WORK INSTRUCTION: For each entry, restate it word for word while omitting any image it holds.

DATA UNDER STUDY:
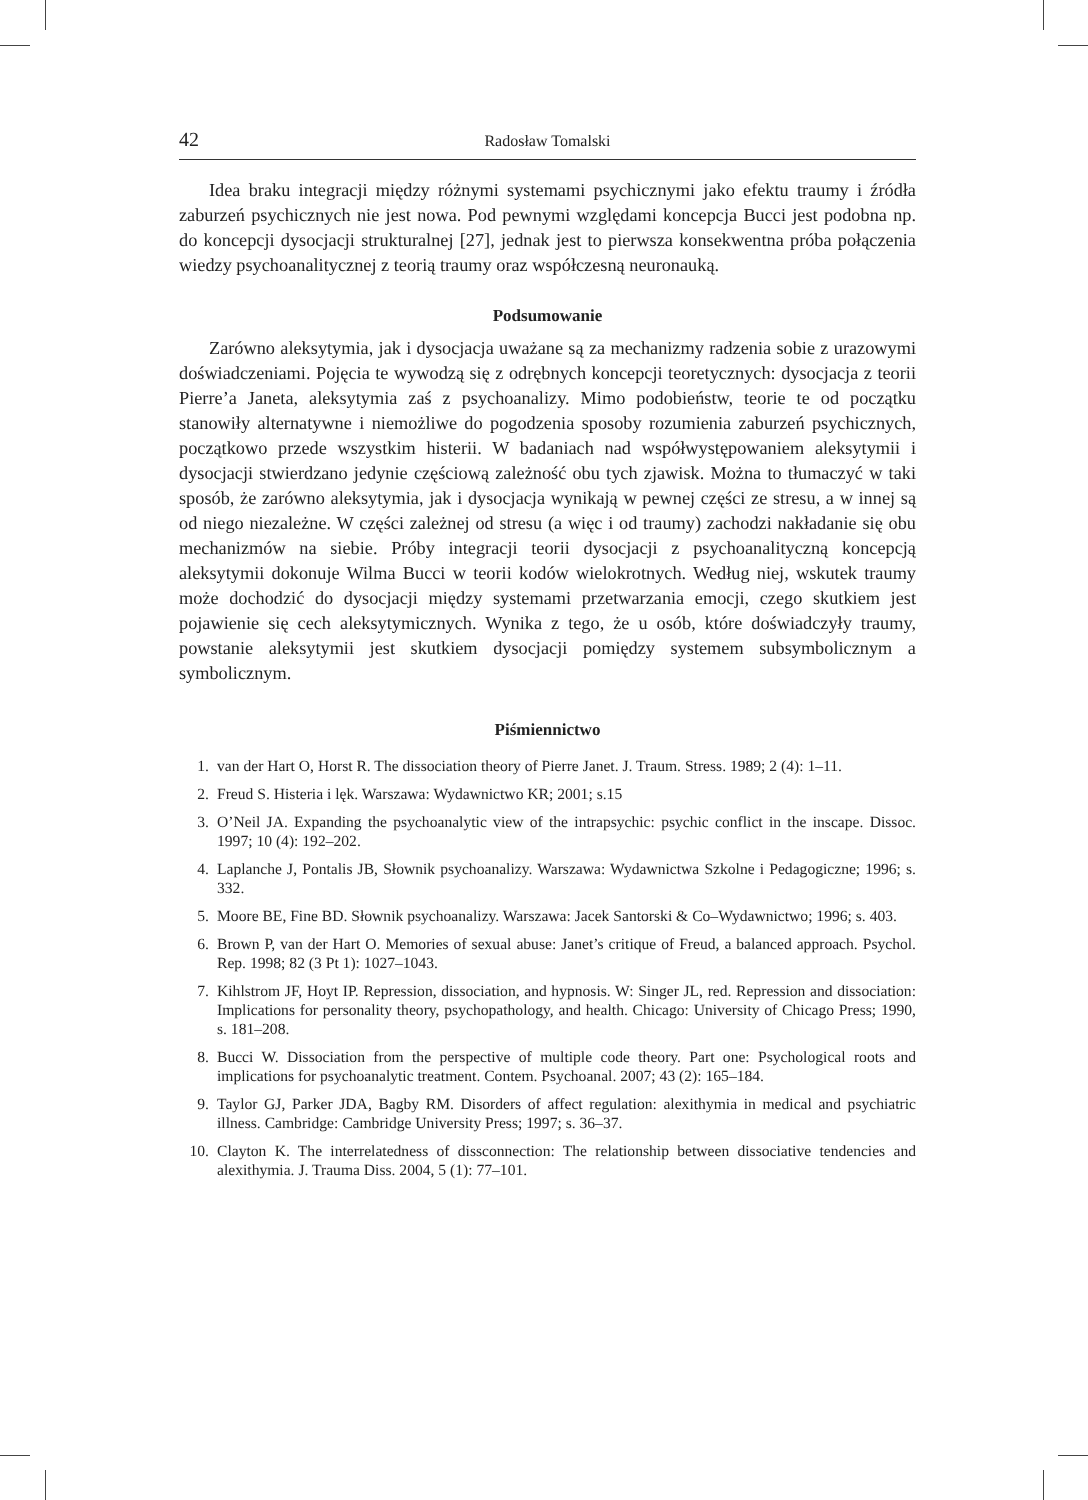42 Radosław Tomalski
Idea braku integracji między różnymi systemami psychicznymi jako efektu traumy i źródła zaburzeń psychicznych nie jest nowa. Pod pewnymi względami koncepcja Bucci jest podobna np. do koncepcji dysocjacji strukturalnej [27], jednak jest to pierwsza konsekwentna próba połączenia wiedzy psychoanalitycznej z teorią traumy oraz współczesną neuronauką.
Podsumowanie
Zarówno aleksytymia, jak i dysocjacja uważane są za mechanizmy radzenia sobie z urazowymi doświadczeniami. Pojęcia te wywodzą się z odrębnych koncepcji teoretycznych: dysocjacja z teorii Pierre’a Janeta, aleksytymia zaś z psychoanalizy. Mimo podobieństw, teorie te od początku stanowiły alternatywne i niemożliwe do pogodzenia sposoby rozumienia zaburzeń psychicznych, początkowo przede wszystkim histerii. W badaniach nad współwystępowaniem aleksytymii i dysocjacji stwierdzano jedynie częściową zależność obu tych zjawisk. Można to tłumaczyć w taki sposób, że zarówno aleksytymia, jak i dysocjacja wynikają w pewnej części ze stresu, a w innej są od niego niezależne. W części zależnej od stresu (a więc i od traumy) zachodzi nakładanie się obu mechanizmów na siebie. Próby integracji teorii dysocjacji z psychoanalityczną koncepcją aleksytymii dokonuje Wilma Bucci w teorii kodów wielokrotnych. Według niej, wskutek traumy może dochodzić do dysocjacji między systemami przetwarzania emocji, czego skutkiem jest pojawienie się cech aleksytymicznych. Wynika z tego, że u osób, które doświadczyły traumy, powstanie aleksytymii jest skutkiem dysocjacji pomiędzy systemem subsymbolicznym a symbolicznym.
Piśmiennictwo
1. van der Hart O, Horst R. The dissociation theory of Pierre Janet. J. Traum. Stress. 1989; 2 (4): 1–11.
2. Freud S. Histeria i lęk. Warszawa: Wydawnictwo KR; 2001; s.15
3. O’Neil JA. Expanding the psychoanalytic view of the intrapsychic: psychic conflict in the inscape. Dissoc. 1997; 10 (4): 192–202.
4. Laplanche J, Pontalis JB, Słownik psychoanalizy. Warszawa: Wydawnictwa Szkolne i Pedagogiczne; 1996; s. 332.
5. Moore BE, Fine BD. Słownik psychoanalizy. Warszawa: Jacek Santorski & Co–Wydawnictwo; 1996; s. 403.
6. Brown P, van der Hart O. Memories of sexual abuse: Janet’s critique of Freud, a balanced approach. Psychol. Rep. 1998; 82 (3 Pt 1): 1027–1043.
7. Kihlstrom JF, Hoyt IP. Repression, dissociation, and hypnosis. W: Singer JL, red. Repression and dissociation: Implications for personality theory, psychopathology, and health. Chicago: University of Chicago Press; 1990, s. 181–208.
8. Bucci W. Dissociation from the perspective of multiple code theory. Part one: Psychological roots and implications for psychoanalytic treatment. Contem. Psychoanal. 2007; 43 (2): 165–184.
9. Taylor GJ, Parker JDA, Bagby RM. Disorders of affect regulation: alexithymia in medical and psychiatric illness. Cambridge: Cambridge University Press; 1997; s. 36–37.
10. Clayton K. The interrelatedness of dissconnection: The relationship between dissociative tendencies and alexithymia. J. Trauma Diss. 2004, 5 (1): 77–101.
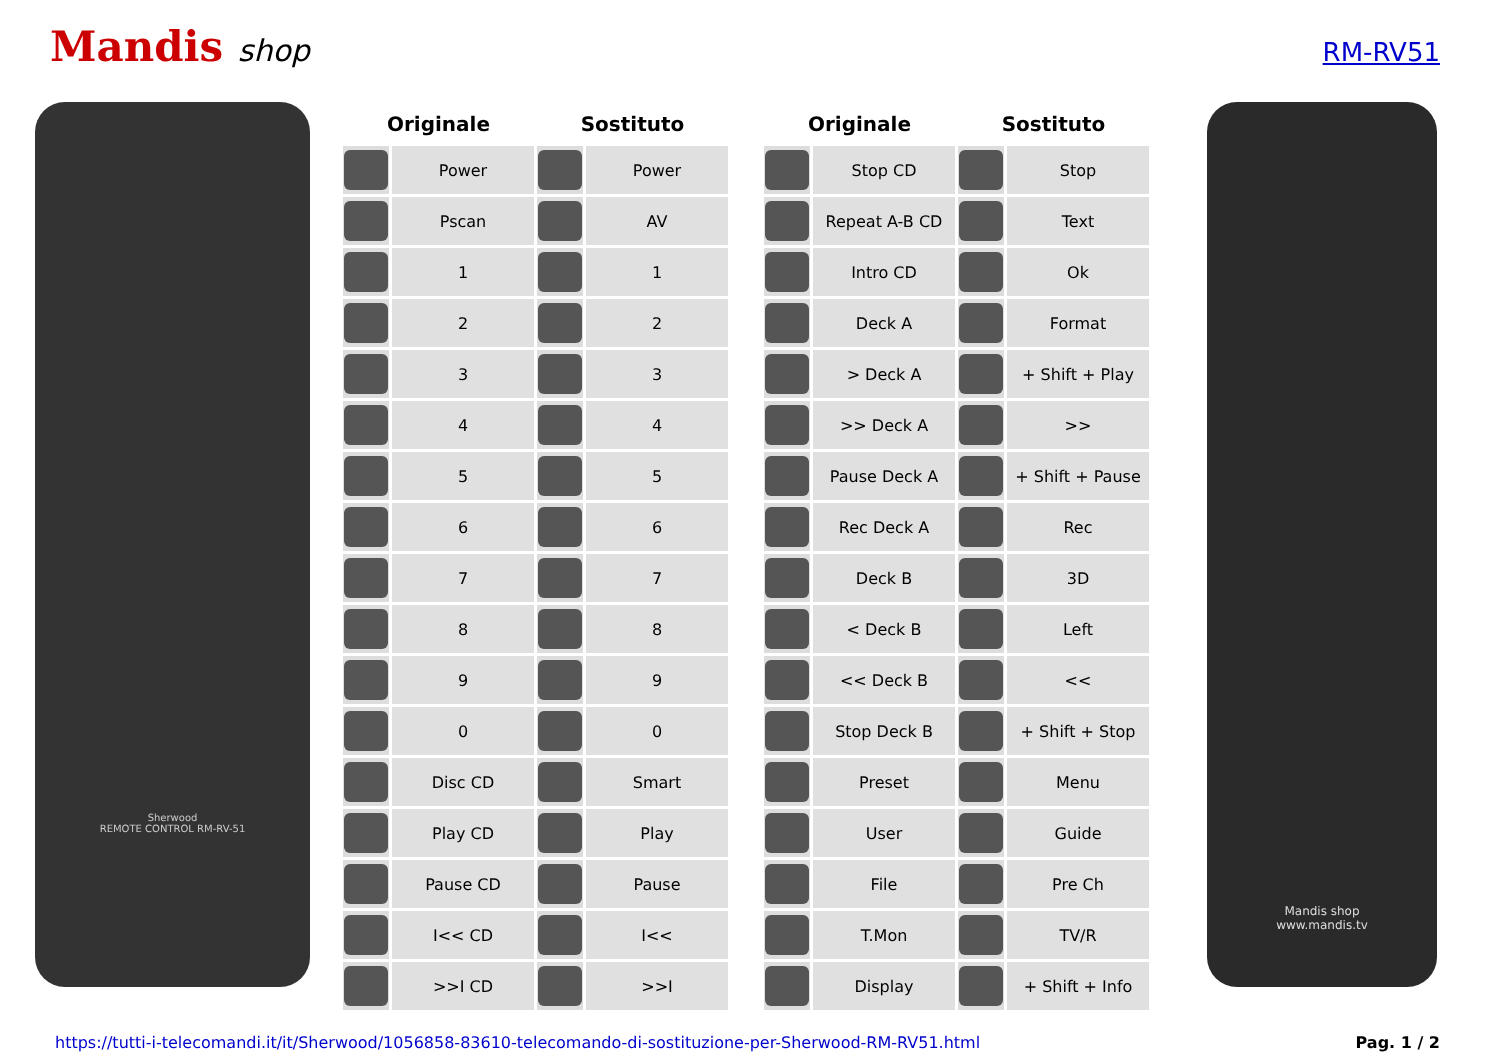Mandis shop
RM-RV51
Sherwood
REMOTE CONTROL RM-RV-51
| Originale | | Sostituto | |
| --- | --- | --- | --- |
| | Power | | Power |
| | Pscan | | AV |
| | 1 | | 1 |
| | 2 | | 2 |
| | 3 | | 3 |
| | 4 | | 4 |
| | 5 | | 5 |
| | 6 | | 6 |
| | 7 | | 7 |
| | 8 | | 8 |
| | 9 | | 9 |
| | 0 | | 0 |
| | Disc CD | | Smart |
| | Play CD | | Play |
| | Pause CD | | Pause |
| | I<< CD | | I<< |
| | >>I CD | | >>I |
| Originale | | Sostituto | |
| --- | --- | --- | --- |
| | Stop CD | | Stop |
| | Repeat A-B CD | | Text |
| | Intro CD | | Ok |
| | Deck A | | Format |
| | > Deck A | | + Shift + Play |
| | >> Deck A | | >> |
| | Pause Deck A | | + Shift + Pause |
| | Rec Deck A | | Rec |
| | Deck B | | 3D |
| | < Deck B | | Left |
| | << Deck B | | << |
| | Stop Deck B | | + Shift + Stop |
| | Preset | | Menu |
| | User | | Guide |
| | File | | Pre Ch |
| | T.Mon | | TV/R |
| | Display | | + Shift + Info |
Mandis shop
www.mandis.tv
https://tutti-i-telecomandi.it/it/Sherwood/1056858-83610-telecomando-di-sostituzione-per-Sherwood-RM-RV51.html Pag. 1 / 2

EXPECTED ANSWER:
42 Radosław Tomalski
Idea braku integracji między różnymi systemami psychicznymi jako efektu traumy i źródła zaburzeń psychicznych nie jest nowa. Pod pewnymi względami koncepcja Bucci jest podobna np. do koncepcji dysocjacji strukturalnej [27], jednak jest to pierwsza konsekwentna próba połączenia wiedzy psychoanalitycznej z teorią traumy oraz współczesną neuronauką.
Podsumowanie
Zarówno aleksytymia, jak i dysocjacja uważane są za mechanizmy radzenia sobie z urazowymi doświadczeniami. Pojęcia te wywodzą się z odrębnych koncepcji teoretycznych: dysocjacja z teorii Pierre’a Janeta, aleksytymia zaś z psychoanalizy. Mimo podobieństw, teorie te od początku stanowiły alternatywne i niemożliwe do pogodzenia sposoby rozumienia zaburzeń psychicznych, początkowo przede wszystkim histerii. W badaniach nad współwystępowaniem aleksytymii i dysocjacji stwierdzano jedynie częściową zależność obu tych zjawisk. Można to tłumaczyć w taki sposób, że zarówno aleksytymia, jak i dysocjacja wynikają w pewnej części ze stresu, a w innej są od niego niezależne. W części zależnej od stresu (a więc i od traumy) zachodzi nakładanie się obu mechanizmów na siebie. Próby integracji teorii dysocjacji z psychoanalityczną koncepcją aleksytymii dokonuje Wilma Bucci w teorii kodów wielokrotnych. Według niej, wskutek traumy może dochodzić do dysocjacji między systemami przetwarzania emocji, czego skutkiem jest pojawienie się cech aleksytymicznych. Wynika z tego, że u osób, które doświadczyły traumy, powstanie aleksytymii jest skutkiem dysocjacji pomiędzy systemem subsymbolicznym a symbolicznym.
Piśmiennictwo
1. van der Hart O, Horst R. The dissociation theory of Pierre Janet. J. Traum. Stress. 1989; 2 (4): 1–11.
2. Freud S. Histeria i lęk. Warszawa: Wydawnictwo KR; 2001; s.15
3. O’Neil JA. Expanding the psychoanalytic view of the intrapsychic: psychic conflict in the inscape. Dissoc. 1997; 10 (4): 192–202.
4. Laplanche J, Pontalis JB, Słownik psychoanalizy. Warszawa: Wydawnictwa Szkolne i Pedagogiczne; 1996; s. 332.
5. Moore BE, Fine BD. Słownik psychoanalizy. Warszawa: Jacek Santorski & Co–Wydawnictwo; 1996; s. 403.
6. Brown P, van der Hart O. Memories of sexual abuse: Janet’s critique of Freud, a balanced approach. Psychol. Rep. 1998; 82 (3 Pt 1): 1027–1043.
7. Kihlstrom JF, Hoyt IP. Repression, dissociation, and hypnosis. W: Singer JL, red. Repression and dissociation: Implications for personality theory, psychopathology, and health. Chicago: University of Chicago Press; 1990, s. 181–208.
8. Bucci W. Dissociation from the perspective of multiple code theory. Part one: Psychological roots and implications for psychoanalytic treatment. Contem. Psychoanal. 2007; 43 (2): 165–184.
9. Taylor GJ, Parker JDA, Bagby RM. Disorders of affect regulation: alexithymia in medical and psychiatric illness. Cambridge: Cambridge University Press; 1997; s. 36–37.
10. Clayton K. The interrelatedness of dissconnection: The relationship between dissociative tendencies and alexithymia. J. Trauma Diss. 2004, 5 (1): 77–101.
Mandis shop
RM-RV51
Sherwood
REMOTE CONTROL RM-RV-51
| Originale | | Sostituto | |
| --- | --- | --- | --- |
| | Power | | Power |
| | Pscan | | AV |
| | 1 | | 1 |
| | 2 | | 2 |
| | 3 | | 3 |
| | 4 | | 4 |
| | 5 | | 5 |
| | 6 | | 6 |
| | 7 | | 7 |
| | 8 | | 8 |
| | 9 | | 9 |
| | 0 | | 0 |
| | Disc CD | | Smart |
| | Play CD | | Play |
| | Pause CD | | Pause |
| | I<< CD | | I<< |
| | >>I CD | | >>I |
| Originale | | Sostituto | |
| --- | --- | --- | --- |
| | Stop CD | | Stop |
| | Repeat A-B CD | | Text |
| | Intro CD | | Ok |
| | Deck A | | Format |
| | > Deck A | | + Shift + Play |
| | >> Deck A | | >> |
| | Pause Deck A | | + Shift + Pause |
| | Rec Deck A | | Rec |
| | Deck B | | 3D |
| | < Deck B | | Left |
| | << Deck B | | << |
| | Stop Deck B | | + Shift + Stop |
| | Preset | | Menu |
| | User | | Guide |
| | File | | Pre Ch |
| | T.Mon | | TV/R |
| | Display | | + Shift + Info |
Mandis shop
www.mandis.tv
https://tutti-i-telecomandi.it/it/Sherwood/1056858-83610-telecomando-di-sostituzione-per-Sherwood-RM-RV51.html Pag. 1 / 2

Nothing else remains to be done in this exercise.